Here's a simple example. How often have you heard the media wail about America's "record trade deficit"? Do the talking heads fretting about it even know what a trade deficit is? Probably not, but it's called a "deficit," so it must be bad. Or is it? With one simple, devastating chart and just a couple-hundred words, Bowyer shows that a trade deficit isn't bad news at all in fact, a growing trade deficit is a good sign, something that has historically been associated with periods of rapid GDP growth. Narrowing trade deficits, on the other hand, have been associated with slower growth.
How about payroll statistics showing that even though GDP is growing this economic recovery isn't generating any new employment? Bowyer tells the dirty little secrets of how the Department of Labor calculates jobs numbers, and shows that they fundamentally don't make any sense: Some of the numbers show that employment has been increasing, while others show that unemployment has been increasing.
Which numbers should you trust? Maybe neither. Indeed, one of the lessons of The Bush Boom is that most economic statistics are so imperfect and subjective as to be nearly worthless. But in this case, if you had to choose between one DOL jobs survey that canvases large corporations and government agencies, and another DOL survey that canvases real people (capturing self-employment and traditional employment in small and new businesses), wouldn't you choose the latter? Of course you would. Any sane person would. Yet the media persistently quote only the former.
Bowyer also reveals how simple economic reasoning can be used as an antidote to liberal political arguments even when those arguments don't seem to have anything to do with economics. How often have you heard the smear that the invasion of Iraq was "all about oil," that it was staged by the Bush administration for the benefit of Texas crony capitalists? Bowyer dispatches that fantasy with a simple economic truth:
... the Dow Jones Energy Index (which is well represented by oil and natural gas companies) significantly underperformed the S&P. In the past year, the energy index has fallen 22 percent, which is equal to a $122.6 billion loss in market capitalization. What can one say? If Bush really is in the pocket of the Texas oil interests, this makes him about the worst crony capitalist in history. Or maybe, just maybe, the war in Iraq was about something else.

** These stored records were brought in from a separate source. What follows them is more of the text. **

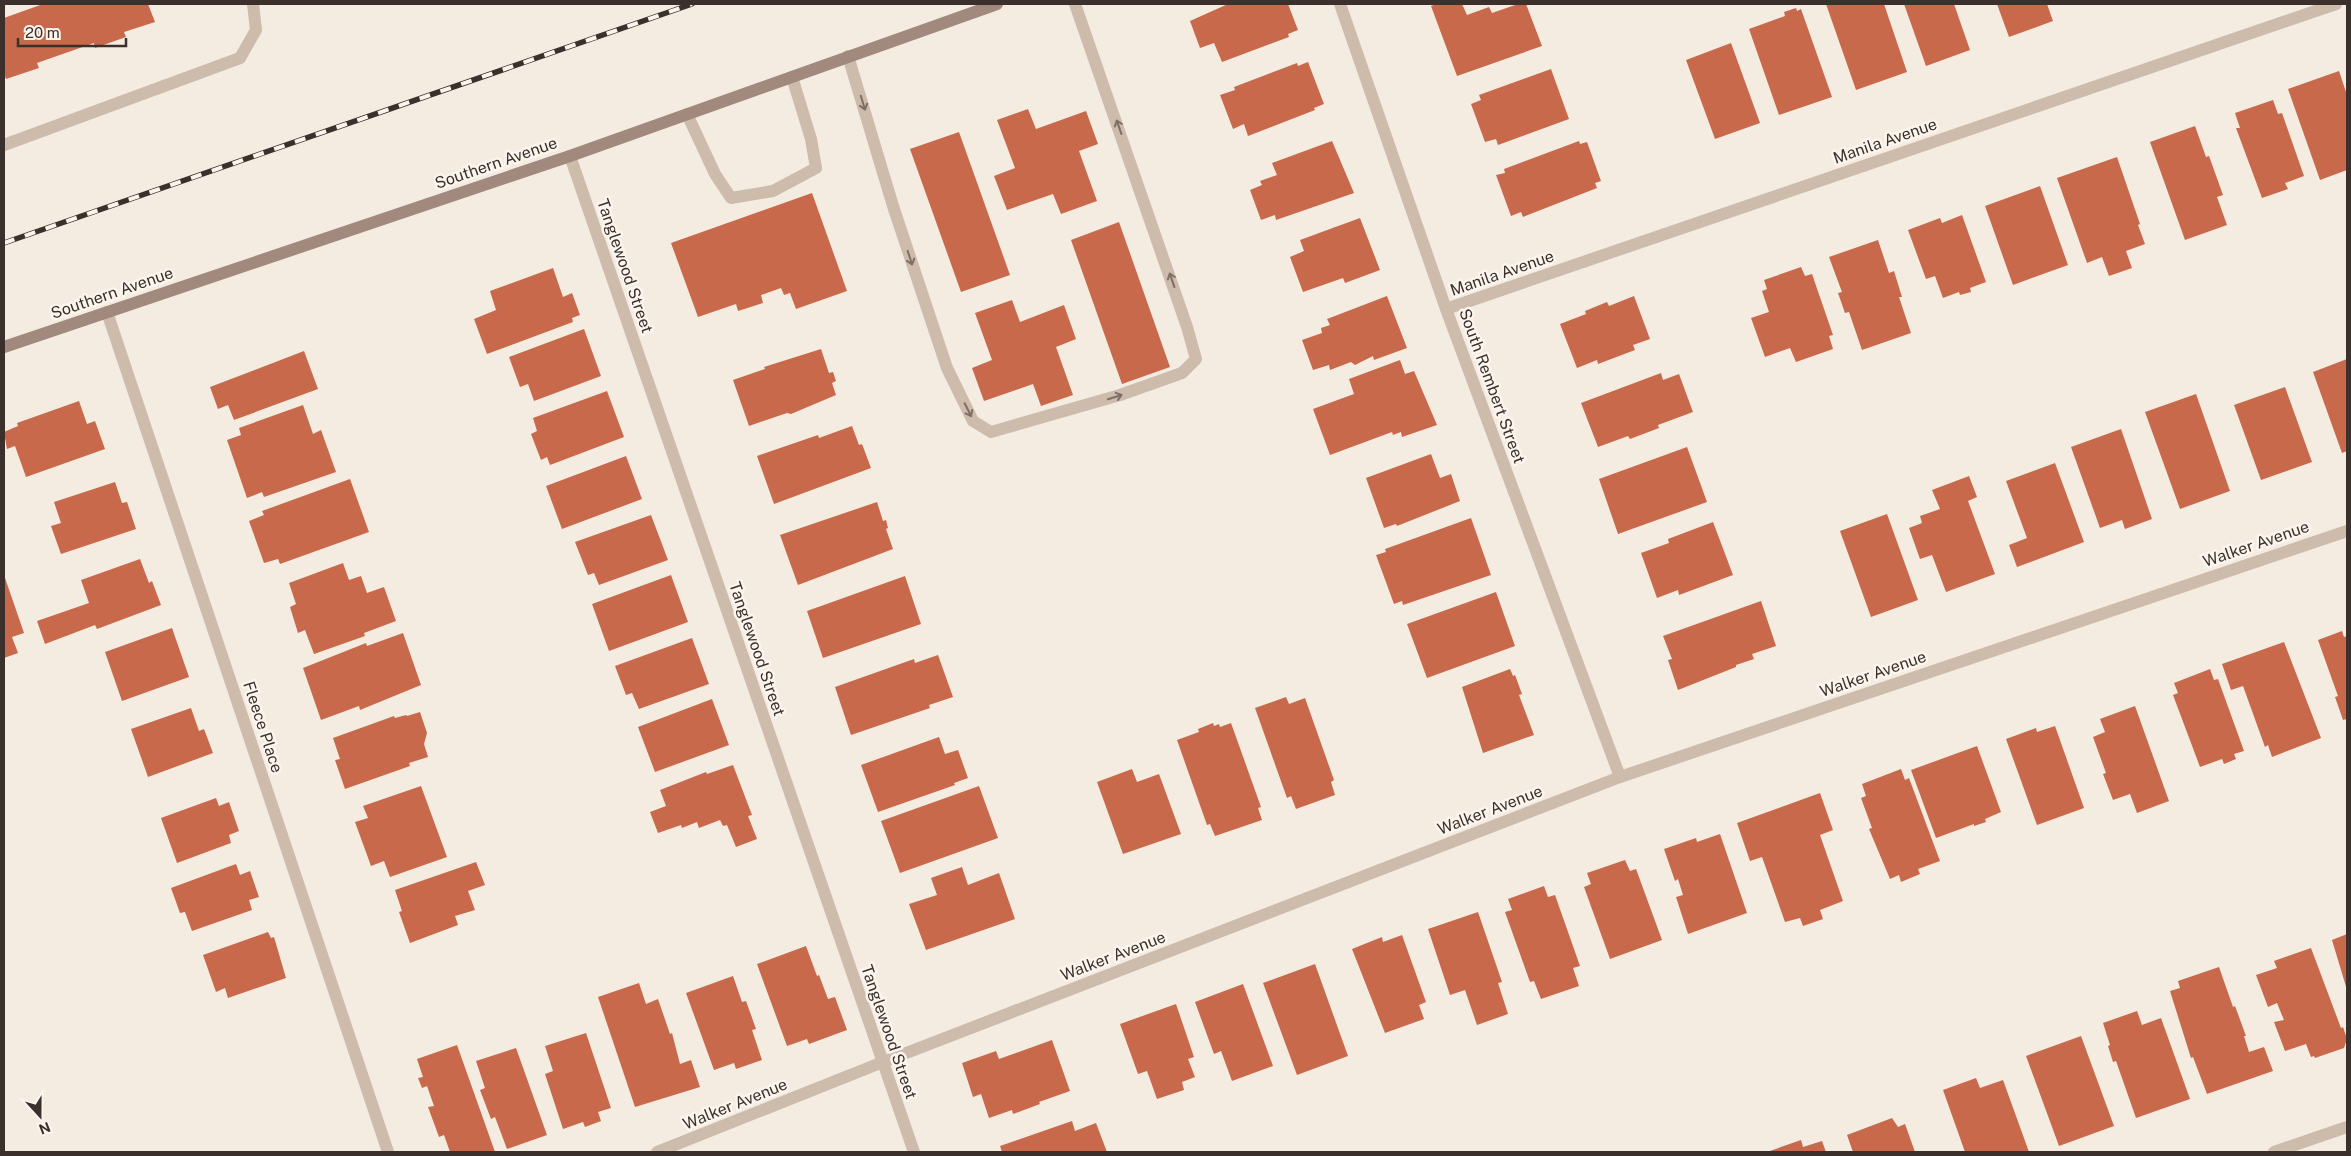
<svg xmlns="http://www.w3.org/2000/svg" width="2351" height="1156" font-family="'Public Sans',sans-serif">
	<rect width="100%" height="100%" fill="#f4ebe1"/>
	<path fill="#c8694b" d="M 43,4 L 148,4 L 155,22 L 124,32 L 126,37 L 95,48 L 94,43 L 37,63 L 39,68 L 6,79 L 4,74 L 4,18 Z
		M 1228,4 L 1288,4 L 1298,30 L 1288,34 L 1289,37 L 1222,62 L 1214,43 L 1200,48 L 1190,21 Z
		M 1437,4 L 1462,4 L 1467,15 L 1489,7 L 1492,13 L 1518,4 L 1526,4 L 1542,46 L 1457,76 L 1431,6 Z
		M 1826,4 L 1884,4 L 1907,72 L 1856,90 Z
		M 1904,4 L 1954,4 L 1970,50 L 1926,66 Z
		M 1997,4 L 2047,4 L 2053,21 L 2009,37 Z
		M 1796,8 L 1797,11 L 1801,9 L 1832,97 L 1779,115 L 1749,29 L 1785,16 L 1784,12 Z
		M 1731,43 L 1760,123 L 1715,139 L 1686,60 Z
		M 1308,62 L 1324,104 L 1314,108 L 1315,110 L 1248,136 L 1244,124 L 1233,129 L 1220,95 L 1235,90 L 1234,87 L 1297,63 L 1298,66 Z
		M 1551,69 L 1569,119 L 1498,145 L 1496,139 L 1485,142 L 1471,104 L 1481,100 L 1479,95 Z
		M 2339,71 L 2347,95 L 2347,170 L 2320,180 L 2288,89 Z
		M 2273,100 L 2278,114 L 2282,113 L 2304,176 L 2285,183 L 2288,189 L 2262,198 L 2236,128 L 2240,128 L 2235,113 Z
		M 1028,109 L 1036,129 L 1086,111 L 1098,144 L 1079,151 L 1097,201 L 1061,214 L 1053,194 L 1007,210 L 994,176 L 1015,168 L 997,120 Z
		M 2195,126 L 2206,157 L 2209,156 L 2223,195 L 2217,197 L 2227,225 L 2185,240 L 2150,142 Z
		M 959,132 L 1010,275 L 961,292 L 910,149 Z
		M 1332,141 L 1354,193 L 1276,220 L 1275,215 L 1261,220 L 1250,190 L 1262,185 L 1260,181 L 1277,175 L 1272,163 Z
		M 1579,141 L 1580,144 L 1587,142 L 1601,181 L 1595,183 L 1597,188 L 1523,217 L 1521,212 L 1511,216 L 1496,175 L 1505,173 L 1504,169 Z
		M 2117,157 L 2140,224 L 2138,225 L 2145,244 L 2126,251 L 2132,268 L 2109,276 L 2102,257 L 2087,263 L 2057,178 Z
		M 2040,186 L 2068,265 L 2013,285 L 1985,206 Z
		M 812,193 L 847,291 L 796,309 L 790,293 L 784,295 L 781,288 L 761,295 L 763,303 L 738,311 L 736,304 L 698,317 L 671,243 Z
		M 1962,215 L 1986,282 L 1970,288 L 1971,292 L 1960,295 L 1959,292 L 1943,298 L 1935,276 L 1926,279 L 1908,230 L 1940,218 L 1942,223 Z
		M 1360,218 L 1380,270 L 1345,283 L 1343,278 L 1303,292 L 1290,257 L 1304,251 L 1300,240 Z
		M 1119,222 L 1170,367 L 1122,384 L 1071,240 Z
		M 1878,240 L 1889,273 L 1894,271 L 1902,297 L 1899,297 L 1911,333 L 1862,350 L 1849,312 L 1845,313 L 1838,293 L 1842,292 L 1829,257 Z
		M 1801,267 L 1805,276 L 1812,274 L 1833,335 L 1829,336 L 1833,349 L 1796,362 L 1790,348 L 1765,357 L 1751,318 L 1769,312 L 1762,291 L 1767,289 L 1764,280 Z
		M 553,268 L 563,297 L 572,293 L 580,315 L 572,318 L 573,322 L 487,354 L 474,319 L 496,310 L 490,291 Z
		M 1387,296 L 1407,348 L 1374,360 L 1373,356 L 1355,365 L 1351,362 L 1330,370 L 1329,365 L 1313,370 L 1302,340 L 1322,333 L 1321,328 L 1330,325 L 1327,319 Z
		M 1634,296 L 1650,339 L 1633,345 L 1635,350 L 1598,364 L 1597,360 L 1577,368 L 1560,324 L 1586,314 L 1585,311 L 1607,302 L 1609,306 Z
		M 1012,300 L 1020,322 L 1064,305 L 1076,339 L 1056,347 L 1073,395 L 1041,406 L 1033,384 L 984,401 L 972,368 L 992,360 L 975,313 Z
		M 584,329 L 601,376 L 534,401 L 528,384 L 520,387 L 509,357 Z
		M 821,349 L 829,373 L 833,372 L 836,381 L 832,383 L 836,395 L 791,414 L 787,413 L 749,426 L 733,380 L 765,369 L 764,367 Z
		M 304,351 L 318,389 L 234,420 L 228,405 L 218,409 L 210,387 Z
		M 2347,359 L 2347,451 L 2342,453 L 2313,372 Z
		M 1400,360 L 1405,374 L 1414,371 L 1437,425 L 1402,437 L 1401,432 L 1393,435 L 1392,432 L 1330,455 L 1313,409 L 1354,394 L 1349,379 Z
		M 1661,373 L 1663,380 L 1679,374 L 1693,412 L 1658,425 L 1659,428 L 1630,439 L 1628,436 L 1598,447 L 1581,403 Z
		M 2285,387 L 2312,462 L 2261,480 L 2234,405 Z
		M 607,391 L 624,437 L 550,465 L 547,457 L 541,460 L 531,434 L 537,431 L 533,418 Z
		M 2196,394 L 2230,491 L 2180,509 L 2145,412 Z
		M 79,401 L 87,424 L 95,421 L 105,449 L 26,477 L 15,446 L 7,449 L 4,432 L 18,426 L 17,423 Z
		M 303,405 L 313,434 L 321,430 L 336,472 L 264,497 L 262,492 L 247,498 L 227,440 L 241,435 L 239,428 Z
		M 852,426 L 859,445 L 862,444 L 871,468 L 774,504 L 757,456 L 818,435 L 819,438 Z
		M 2121,429 L 2152,519 L 2125,529 L 2122,520 L 2100,528 L 2071,447 Z
		M 1687,447 L 1707,502 L 1618,534 L 1599,479 Z
		M 1431,454 L 1440,478 L 1451,474 L 1460,501 L 1397,526 L 1396,524 L 1384,528 L 1366,478 Z
		M 626,456 L 642,499 L 562,529 L 546,486 Z
		M 2055,463 L 2084,542 L 2017,567 L 2009,545 L 2027,538 L 2006,481 Z
		M 1969,476 L 1977,497 L 1968,501 L 1995,574 L 1946,592 L 1932,555 L 1920,559 L 1909,528 L 1922,523 L 1920,516 L 1940,509 L 1932,490 Z
		M 350,479 L 369,532 L 280,564 L 278,559 L 264,563 L 249,521 L 264,515 L 262,511 Z
		M 115,482 L 122,503 L 127,502 L 136,529 L 61,554 L 51,526 L 61,523 L 54,502 Z
		M 877,502 L 883,521 L 886,520 L 888,528 L 886,529 L 893,549 L 798,585 L 780,535 Z
		M 1887,514 L 1918,600 L 1871,617 L 1840,531 Z
		M 651,515 L 668,560 L 599,585 L 594,573 L 588,575 L 575,542 Z
		M 1471,518 L 1491,575 L 1403,605 L 1402,601 L 1394,604 L 1376,555 L 1386,552 L 1385,549 Z
		M 1713,522 L 1733,575 L 1679,595 L 1678,590 L 1657,598 L 1641,553 L 1669,543 L 1668,539 Z
		M 140,559 L 149,583 L 152,581 L 161,605 L 97,629 L 95,625 L 45,644 L 37,621 L 89,603 L 81,580 Z
		M 343,563 L 349,580 L 361,576 L 367,593 L 384,587 L 396,621 L 364,633 L 365,636 L 314,654 L 305,630 L 298,633 L 290,607 L 296,604 L 289,583 Z
		M 4,575 L 24,633 L 12,637 L 18,653 L 4,658 Z
		M 671,575 L 688,622 L 609,651 L 592,604 Z
		M 905,576 L 921,624 L 823,658 L 807,611 Z
		M 1496,592 L 1515,646 L 1427,678 L 1407,624 Z
		M 1761,601 L 1776,646 L 1752,654 L 1754,659 L 1736,665 L 1736,667 L 1678,690 L 1668,660 L 1672,659 L 1663,636 Z
		M 172,628 L 189,677 L 122,701 L 105,652 Z
		M 2342,631 L 2344,637 L 2347,636 L 2347,719 L 2343,720 L 2335,697 L 2338,696 L 2318,640 Z
		M 403,633 L 421,685 L 360,710 L 359,706 L 321,720 L 303,668 L 366,643 L 367,646 Z
		M 692,638 L 709,684 L 639,709 L 632,693 L 626,695 L 615,666 Z
		M 2284,642 L 2321,738 L 2272,757 L 2268,745 L 2265,747 L 2243,686 L 2231,690 L 2222,664 Z
		M 938,655 L 953,697 L 929,705 L 930,708 L 851,735 L 835,687 L 914,659 L 915,663 Z
		M 1510,669 L 1513,676 L 1515,675 L 1522,694 L 1519,695 L 1534,735 L 1483,753 L 1462,687 Z
		M 2210,669 L 2214,680 L 2218,679 L 2244,751 L 2234,754 L 2236,759 L 2224,764 L 2222,759 L 2200,767 L 2173,695 L 2178,693 L 2174,683 Z
		M 1286,697 L 1289,704 L 1305,698 L 1334,780 L 1331,782 L 1335,795 L 1296,809 L 1291,796 L 1287,798 L 1255,708 Z
		M 712,699 L 729,745 L 655,772 L 638,727 Z
		M 2135,706 L 2169,801 L 2137,813 L 2130,794 L 2113,800 L 2103,774 L 2106,773 L 2093,737 L 2105,732 L 2100,719 Z
		M 191,708 L 199,731 L 204,729 L 213,753 L 148,777 L 131,729 Z
		M 420,712 L 427,733 L 424,744 L 428,757 L 409,763 L 410,766 L 345,789 L 335,760 L 340,759 L 333,738 L 394,716 L 395,718 L 406,715 L 407,716 Z
		M 1213,723 L 1214,726 L 1219,724 L 1220,727 L 1231,723 L 1261,807 L 1258,808 L 1262,820 L 1215,836 L 1210,824 L 1207,825 L 1177,740 L 1199,732 L 1198,729 Z
		M 2055,726 L 2084,808 L 2037,825 L 2006,739 L 2036,728 L 2037,732 Z
		M 939,737 L 945,754 L 958,750 L 968,778 L 954,783 L 955,785 L 878,812 L 861,765 Z
		M 1977,746 L 2001,812 L 1985,819 L 1986,822 L 1974,826 L 1974,824 L 1936,838 L 1911,770 Z
		M 733,765 L 752,815 L 748,816 L 757,839 L 736,847 L 727,825 L 723,826 L 720,820 L 699,828 L 697,822 L 682,828 L 681,825 L 658,833 L 650,812 L 666,806 L 660,790 L 706,772 L 707,774 Z
		M 1132,769 L 1137,782 L 1159,774 L 1181,834 L 1123,854 L 1097,782 Z
		M 1901,769 L 1905,780 L 1909,778 L 1940,861 L 1918,869 L 1920,874 L 1901,882 L 1899,875 L 1890,879 L 1869,829 L 1872,828 L 1861,798 L 1866,796 L 1862,784 Z
		M 421,786 L 447,857 L 390,877 L 384,861 L 371,866 L 355,822 L 368,818 L 363,806 Z
		M 979,786 L 998,838 L 900,873 L 881,821 Z
		M 1820,793 L 1833,830 L 1820,835 L 1843,901 L 1820,910 L 1823,919 L 1803,926 L 1800,918 L 1785,922 L 1762,857 L 1750,861 L 1737,823 Z
		M 216,798 L 219,806 L 229,802 L 239,831 L 229,835 L 231,843 L 177,863 L 161,818 Z
		M 1720,834 L 1747,913 L 1688,934 L 1676,897 L 1683,895 L 1678,879 L 1675,881 L 1664,849 L 1696,838 L 1697,842 Z
		M 1625,860 L 1630,871 L 1636,869 L 1662,940 L 1610,959 L 1584,887 L 1591,884 L 1587,873 Z
		M 476,862 L 485,885 L 468,891 L 475,910 L 455,916 L 458,925 L 410,943 L 399,912 L 402,911 L 395,890 Z
		M 236,864 L 240,875 L 250,871 L 259,897 L 249,900 L 252,910 L 192,931 L 185,912 L 180,913 L 171,888 Z
		M 962,867 L 968,885 L 999,873 L 1015,919 L 926,950 L 909,904 L 937,895 L 931,878 Z
		M 1544,886 L 1548,897 L 1555,895 L 1580,966 L 1573,968 L 1579,986 L 1541,999 L 1534,981 L 1530,982 L 1505,912 L 1512,910 L 1508,899 Z
		M 1478,912 L 1502,982 L 1498,983 L 1508,1014 L 1477,1025 L 1465,990 L 1450,995 L 1428,929 Z
		M 268,932 L 271,938 L 274,937 L 286,978 L 228,998 L 225,988 L 216,992 L 203,955 Z
		M 2347,934 L 2347,990 L 2332,940 Z
		M 1402,935 L 1426,1002 L 1419,1005 L 1424,1019 L 1385,1033 L 1352,949 L 1382,937 L 1383,942 Z
		M 806,946 L 817,976 L 819,975 L 828,999 L 835,997 L 847,1030 L 809,1044 L 807,1039 L 787,1046 L 757,964 Z
		M 2311,948 L 2341,1028 L 2343,1027 L 2347,1039 L 2344,1048 L 2315,1058 L 2314,1056 L 2311,1057 L 2306,1044 L 2285,1051 L 2274,1022 L 2284,1020 L 2277,1003 L 2268,1007 L 2256,975 L 2277,968 L 2274,961 Z
		M 1315,964 L 1348,1056 L 1297,1075 L 1263,983 Z
		M 2219,967 L 2233,1007 L 2235,1006 L 2246,1036 L 2244,1036 L 2249,1052 L 2264,1047 L 2273,1071 L 2207,1094 L 2193,1057 L 2191,1058 L 2170,991 L 2180,988 L 2178,981 Z
		M 733,976 L 742,1002 L 746,1001 L 756,1029 L 752,1030 L 762,1060 L 736,1069 L 734,1063 L 714,1070 L 686,993 Z
		M 639,983 L 646,1004 L 658,999 L 670,1034 L 672,1033 L 680,1064 L 691,1060 L 700,1087 L 635,1107 L 598,997 Z
		M 1243,984 L 1273,1066 L 1232,1081 L 1221,1051 L 1214,1054 L 1195,1002 Z
		M 1176,1004 L 1194,1057 L 1188,1059 L 1195,1077 L 1182,1082 L 1184,1090 L 1157,1099 L 1147,1071 L 1138,1074 L 1120,1024 Z
		M 2137,1011 L 2142,1025 L 2161,1018 L 2190,1099 L 2136,1118 L 2116,1061 L 2113,1062 L 2108,1046 L 2110,1045 L 2103,1023 Z
		M 586,1033 L 611,1108 L 598,1112 L 601,1121 L 585,1127 L 583,1122 L 563,1129 L 545,1074 L 553,1071 L 545,1046 Z
		M 2081,1036 L 2114,1126 L 2059,1146 L 2026,1056 Z
		M 1052,1040 L 1070,1091 L 1039,1102 L 1040,1104 L 1013,1114 L 1012,1110 L 989,1118 L 981,1094 L 973,1097 L 962,1063 L 996,1051 L 999,1059 Z
		M 457,1045 L 495,1152 L 450,1152 L 444,1135 L 439,1137 L 428,1107 L 434,1106 L 427,1086 L 422,1088 L 418,1078 L 423,1077 L 417,1059 Z
		M 516,1048 L 547,1135 L 507,1149 L 495,1117 L 491,1119 L 480,1090 L 485,1088 L 476,1061 Z
		M 1976,1078 L 1980,1088 L 2003,1080 L 2029,1152 L 1965,1152 L 1943,1090 Z
		M 1892,1118 L 1898,1127 L 1905,1124 L 1915,1152 L 1853,1152 L 1847,1135 Z
		M 1072,1121 L 1075,1131 L 1096,1123 L 1107,1152 L 1002,1152 L 1000,1146 Z
		M 1801,1140 L 1803,1147 L 1822,1141 L 1826,1152 L 1767,1152 Z"/>
	<g fill="none" stroke-linecap="round" stroke-linejoin="round">
		<path stroke="#cdbbac" stroke-width="12" d="M 848,56 L 893,206 L 947,368 L 973,421 L 991,432 L 1120,395 L 1182,373 L 1196,359 L 1187,327 L 1075,4
			M 687,114 L 715,174 L 731,198 L 773,191 L 816,168 L 811,139 L 792,77
			M 4,145 L 240,58"/>
		<path stroke="#cdbbac" stroke-width="12" d="M 1340,4 L 1446,309 L 1620,777
			M 240,58 L 256,30 L 253,4
			M 570,156 L 914,1152
			M 1446,309 L 2336,4
			M 107,312 L 388,1152
			M 657,1152 L 883,1062 L 1620,777 L 2347,531
			M 2274,1152 L 2347,1127"/>
		<path stroke="#a18a7d" stroke-width="12" d="M 4,347 L 570,156 L 997,4"/>
		<g stroke="#3b302b" stroke-width="5.5">
			<path id="rail" d="M 4,243 L 692,4"/>
		</g>
		<use href="#rail" stroke="#fbf5ee" stroke-width="4" stroke-dasharray="11" stroke-linecap="butt"/>
	</g>
	<defs><path id="oneway-shaft" d="M-6 0H5M1.5-3L5.5 0L1.5 3" fill="none" stroke-width="1.6" stroke-linecap="round" stroke-linejoin="round" transform="scale(1.25)"/></defs>
	<g stroke="#7d6f65">
		<use href="#oneway-shaft" transform="translate(863 103) rotate(73)"/>
		<use href="#oneway-shaft" transform="translate(1119 127) rotate(-109)"/>
		<use href="#oneway-shaft" transform="translate(910 258) rotate(72)"/>
		<use href="#oneway-shaft" transform="translate(1172 280) rotate(-109)"/>
		<use href="#oneway-shaft" transform="translate(1115 397) rotate(-17)"/>
		<use href="#oneway-shaft" transform="translate(968 410) rotate(63)"/>
	</g>
	<g text-anchor="middle" dominant-baseline="central" stroke-width="5" stroke-linejoin="round" paint-order="stroke">
		<g font-size="16" fill="#3b302b" stroke="#fbf5ee">
			<text transform="translate(1885 141) rotate(-19)">Manila Avenue</text>
			<text transform="translate(496 163) rotate(-19)">Southern Avenue</text>
			<text transform="translate(625 266) rotate(71)">Tanglewood Street</text>
			<text transform="translate(1502 273) rotate(-19)">Manila Avenue</text>
			<text transform="translate(112 293) rotate(-19)">Southern Avenue</text>
			<text transform="translate(1492 386) rotate(70)">South Rembert Street</text>
			<text transform="translate(2256 544) rotate(-19)">Walker Avenue</text>
			<text transform="translate(757 649) rotate(71)">Tanglewood Street</text>
			<text transform="translate(1873 674) rotate(-19)">Walker Avenue</text>
			<text transform="translate(263 727) rotate(72)">Fleece Place</text>
			<text transform="translate(1490 810) rotate(-21)">Walker Avenue</text>
			<text transform="translate(1113 956) rotate(-21)">Walker Avenue</text>
			<text transform="translate(889 1032) rotate(71)">Tanglewood Street</text>
			<text transform="translate(735 1104) rotate(-22)">Walker Avenue</text>
		</g>
	</g>
	<rect width="2351" height="1156" fill="none" stroke="#3b302b" stroke-width="10"/>
	<g transform="translate(40 1116) rotate(159)" stroke="#fbf5ee" stroke-width="4" paint-order="stroke">
	<path d="M0-4L9 19L0 12L-9 19Z" fill="#3b302b"/>
	<text y="-8" font-size="14" font-weight="bold" text-anchor="middle" fill="#3b302b">N</text>
	</g>
	<path d="M18 38v8h108v-8" fill="none" stroke="#3b302b" stroke-width="2.5"/>
	<text x="25" y="38" font-size="15" fill="#3b302b" stroke="#fbf5ee" stroke-width="4" paint-order="stroke">20 m</text>
</svg>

Bowyer's arguments about federal budget deficits are not as sharply focused nor as persuasive. He offers some empirical evidence against the familiar "Rubinomics" theory that federal borrowing crowds out private borrowing and raises interest rates, but he misses the more compelling argument: higher taxes, the alternative to borrowing, obviously have worse and more immediate anti-growth effects. And while Bowyer argues that high deficits are necessary and historically precedented in times of war, he doesn't point out that today's deficits are not caused primarily by war spending, but rather by a slowdown in economic growth.
But those quibbles aside, the good news is that the very boom that Bowyer predicts and argues for so persuasively will be the thing that cures the deficits.
When you've had your fill of jargonized econo-dogma designed to make you suicidal (and vote Democratic just before you slit your wrists), treat yourself to a helping of Bowyer's plain-speaking optimism. And here's the best part: The more people who read The Bush Boom, the quicker the boom will arrive. Optimism and truth work that way, you know.
And from the Serial Doom-and-Gloomers right here....
No more than you're dreaming that the economic situation is not improving.
President Bush doesn't need to get back the jobs that were lost. Polls show Americans blame 9/11, not him, for the economic woes. If next summer/fall voters perceive the economy is improving, Bush cruises to re-election.
Don't kid yourself. Unemployment of 6% used to be called "full employment" by economists. Reagan was re-elected with unemployment of over 8% (and won a couple more EC votes than he needed). Look at where things have gone over the last six months and project it out a year? Things will look pretty good for election season.
Not really. I'm saying that the number itself is historically quite low (it will be hard to spin as "terrible performance" if it hasn't changed) AND I'm saying it seems likely that it will move lower over the next year. Unemployment figures lately have been quite positive and GDP growth estimates for the next 12 months exceed 4%.